● About this task
Would you repeat word for word the lines of the listing that follows, from the one with "COLE BEZIO BOUNCES BACK FOR" up to and including the one with "Read the full article →", and leave out the images?

● Input data
┏━━
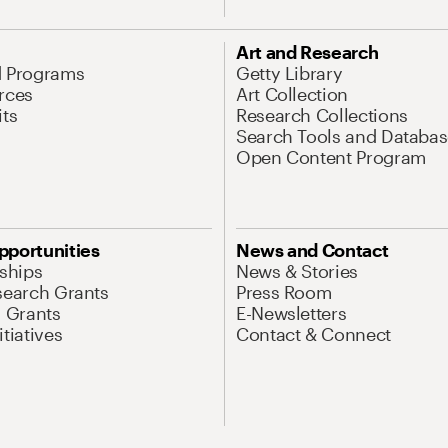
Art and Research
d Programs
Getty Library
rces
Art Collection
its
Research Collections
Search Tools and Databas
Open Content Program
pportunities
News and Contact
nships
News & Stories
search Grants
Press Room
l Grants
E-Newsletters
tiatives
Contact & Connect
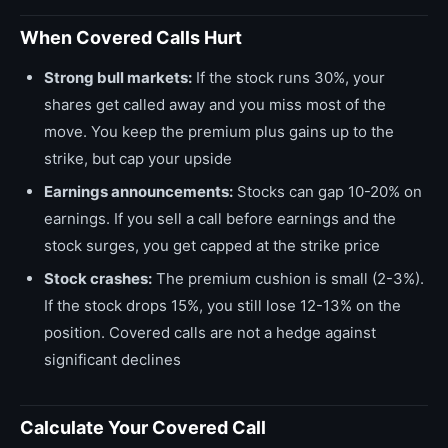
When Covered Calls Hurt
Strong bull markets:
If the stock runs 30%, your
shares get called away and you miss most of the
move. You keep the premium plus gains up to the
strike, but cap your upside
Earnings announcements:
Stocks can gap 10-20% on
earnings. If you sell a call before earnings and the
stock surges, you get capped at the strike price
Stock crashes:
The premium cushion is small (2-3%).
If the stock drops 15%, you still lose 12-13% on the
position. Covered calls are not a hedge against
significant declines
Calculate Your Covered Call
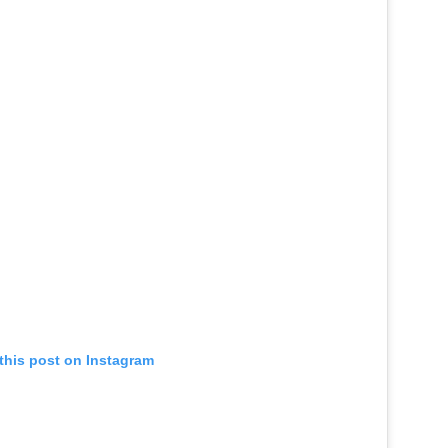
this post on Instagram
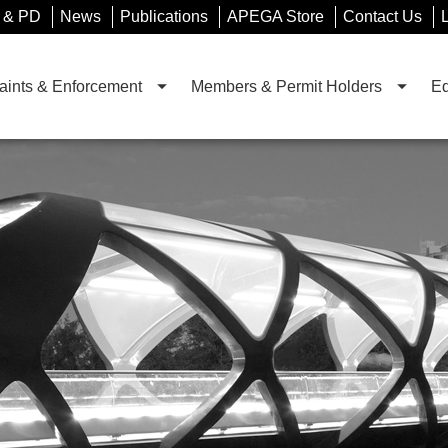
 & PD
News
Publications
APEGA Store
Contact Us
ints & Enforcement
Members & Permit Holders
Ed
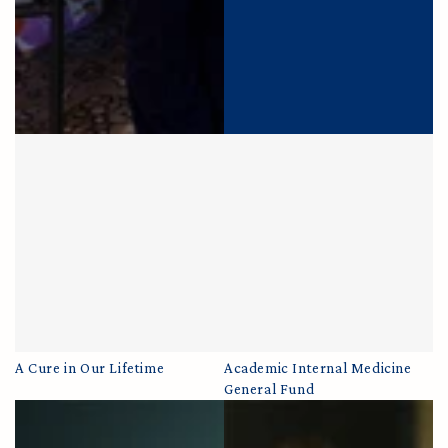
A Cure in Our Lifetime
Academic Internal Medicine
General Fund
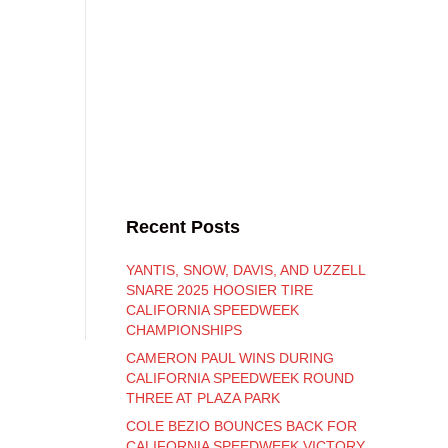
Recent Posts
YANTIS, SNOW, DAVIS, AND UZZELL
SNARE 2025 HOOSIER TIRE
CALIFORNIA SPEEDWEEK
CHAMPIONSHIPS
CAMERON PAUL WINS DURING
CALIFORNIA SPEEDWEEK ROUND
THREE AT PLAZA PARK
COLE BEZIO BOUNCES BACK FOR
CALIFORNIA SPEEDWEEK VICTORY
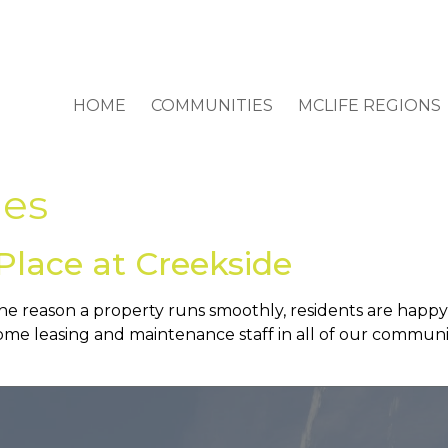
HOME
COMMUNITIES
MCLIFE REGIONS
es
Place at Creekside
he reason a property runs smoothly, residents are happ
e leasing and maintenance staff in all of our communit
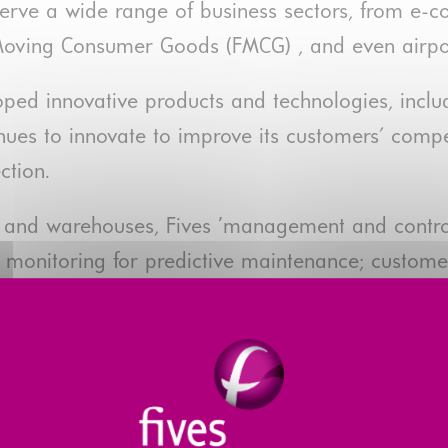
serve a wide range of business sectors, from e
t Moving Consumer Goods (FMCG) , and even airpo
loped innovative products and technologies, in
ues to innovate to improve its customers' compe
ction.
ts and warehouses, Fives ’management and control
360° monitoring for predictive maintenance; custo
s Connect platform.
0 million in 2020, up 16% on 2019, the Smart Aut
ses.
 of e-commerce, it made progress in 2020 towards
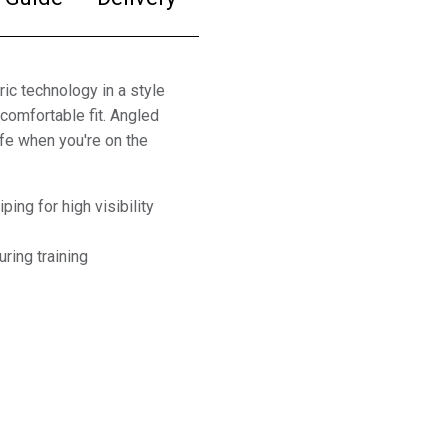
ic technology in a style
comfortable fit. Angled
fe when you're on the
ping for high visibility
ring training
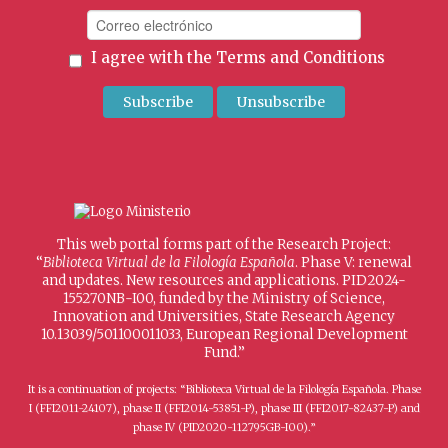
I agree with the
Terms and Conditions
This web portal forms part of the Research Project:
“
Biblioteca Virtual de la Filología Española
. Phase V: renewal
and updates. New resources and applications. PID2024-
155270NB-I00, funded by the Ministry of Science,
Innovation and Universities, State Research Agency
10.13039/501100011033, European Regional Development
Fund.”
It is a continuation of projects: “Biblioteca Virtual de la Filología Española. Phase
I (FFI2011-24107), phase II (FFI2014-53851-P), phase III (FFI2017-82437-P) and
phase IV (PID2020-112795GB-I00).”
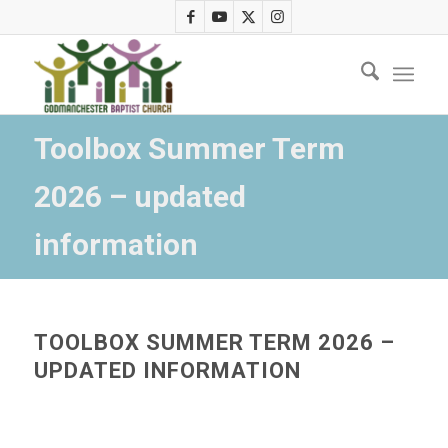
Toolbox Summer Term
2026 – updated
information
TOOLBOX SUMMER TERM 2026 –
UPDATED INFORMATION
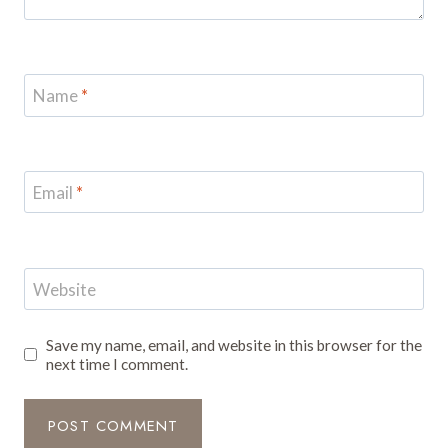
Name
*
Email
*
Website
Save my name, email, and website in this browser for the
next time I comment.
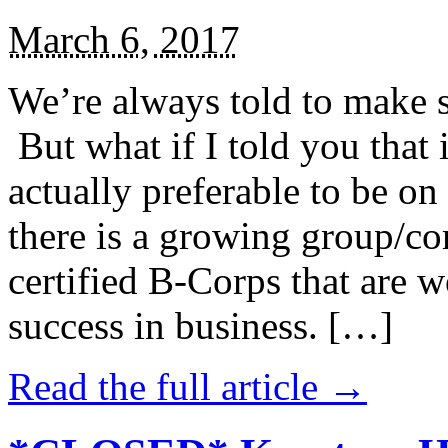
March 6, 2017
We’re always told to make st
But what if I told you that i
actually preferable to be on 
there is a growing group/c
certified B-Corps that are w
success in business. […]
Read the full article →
┗━━
┏━━
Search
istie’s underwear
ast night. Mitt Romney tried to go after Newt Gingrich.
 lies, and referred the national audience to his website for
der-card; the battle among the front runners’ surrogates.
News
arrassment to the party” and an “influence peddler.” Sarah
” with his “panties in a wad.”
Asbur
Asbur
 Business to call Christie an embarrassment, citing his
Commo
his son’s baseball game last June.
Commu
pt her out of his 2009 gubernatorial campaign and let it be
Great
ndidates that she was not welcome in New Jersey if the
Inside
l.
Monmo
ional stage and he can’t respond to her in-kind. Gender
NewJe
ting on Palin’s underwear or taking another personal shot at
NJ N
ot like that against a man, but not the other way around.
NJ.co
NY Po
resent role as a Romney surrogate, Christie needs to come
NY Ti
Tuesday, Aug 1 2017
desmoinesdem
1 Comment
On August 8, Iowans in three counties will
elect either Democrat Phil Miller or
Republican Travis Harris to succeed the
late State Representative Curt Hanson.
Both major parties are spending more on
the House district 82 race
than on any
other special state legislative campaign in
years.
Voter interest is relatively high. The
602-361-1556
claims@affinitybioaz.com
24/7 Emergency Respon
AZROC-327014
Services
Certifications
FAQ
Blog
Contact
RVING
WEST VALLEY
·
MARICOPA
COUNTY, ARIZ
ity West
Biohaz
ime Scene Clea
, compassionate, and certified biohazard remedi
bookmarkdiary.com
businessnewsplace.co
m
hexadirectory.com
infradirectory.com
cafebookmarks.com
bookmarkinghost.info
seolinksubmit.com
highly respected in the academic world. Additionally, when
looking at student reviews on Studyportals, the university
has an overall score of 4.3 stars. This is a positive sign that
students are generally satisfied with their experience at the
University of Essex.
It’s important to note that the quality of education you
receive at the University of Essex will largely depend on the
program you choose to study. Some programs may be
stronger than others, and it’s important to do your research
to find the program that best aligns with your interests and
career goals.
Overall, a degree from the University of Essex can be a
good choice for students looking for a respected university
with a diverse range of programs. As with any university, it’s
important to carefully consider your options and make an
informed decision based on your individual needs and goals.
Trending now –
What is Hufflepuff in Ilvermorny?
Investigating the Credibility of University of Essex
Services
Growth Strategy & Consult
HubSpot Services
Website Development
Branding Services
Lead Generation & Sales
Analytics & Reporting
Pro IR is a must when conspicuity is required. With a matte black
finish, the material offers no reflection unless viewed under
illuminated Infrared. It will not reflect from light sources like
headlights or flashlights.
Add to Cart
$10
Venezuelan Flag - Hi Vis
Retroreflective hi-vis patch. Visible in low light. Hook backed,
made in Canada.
┗━━
● Task output
COLE BEZIO BOUNCES BACK FOR
CALIFORNIA SPEEDWEEK VICTORY
HOME
COMMUNITIES
MCLIFE REGIONS
es
Place at Creekside
he reason a property runs smoothly, residents are happ
e leasing and maintenance staff in all of our communit
serve a wide range of business sectors, from e
t Moving Consumer Goods (FMCG) , and even airpo
loped innovative products and technologies, in
ues to innovate to improve its customers' compe
ction.
ts and warehouses, Fives ’management and control
360° monitoring for predictive maintenance; custo
s Connect platform.
0 million in 2020, up 16% on 2019, the Smart Aut
ses.
 of e-commerce, it made progress in 2020 towards
ic technology in a style
comfortable fit. Angled
fe when you're on the
ping for high visibility
ring training
I agree with the
Terms and Conditions
This web portal forms part of the Research Project:
“
Biblioteca Virtual de la Filología Española
. Phase V: renewal
and updates. New resources and applications. PID2024-
155270NB-I00, funded by the Ministry of Science,
Innovation and Universities, State Research Agency
10.13039/501100011033, European Regional Development
Fund.”
It is a continuation of projects: “Biblioteca Virtual de la Filología Española. Phase
I (FFI2011-24107), phase II (FFI2014-53851-P), phase III (FFI2017-82437-P) and
phase IV (PID2020-112795GB-I00).”
Toolbox Summer Term
2026 – updated
information
TOOLBOX SUMMER TERM 2026 –
UPDATED INFORMATION
Name
*
Email
*
Website
Save my name, email, and website in this browser for the
next time I comment.
March 6, 2017
We’re always told to make st
But what if I told you that i
actually preferable to be on 
there is a growing group/c
certified B-Corps that are w
success in business. […]
Read the full article →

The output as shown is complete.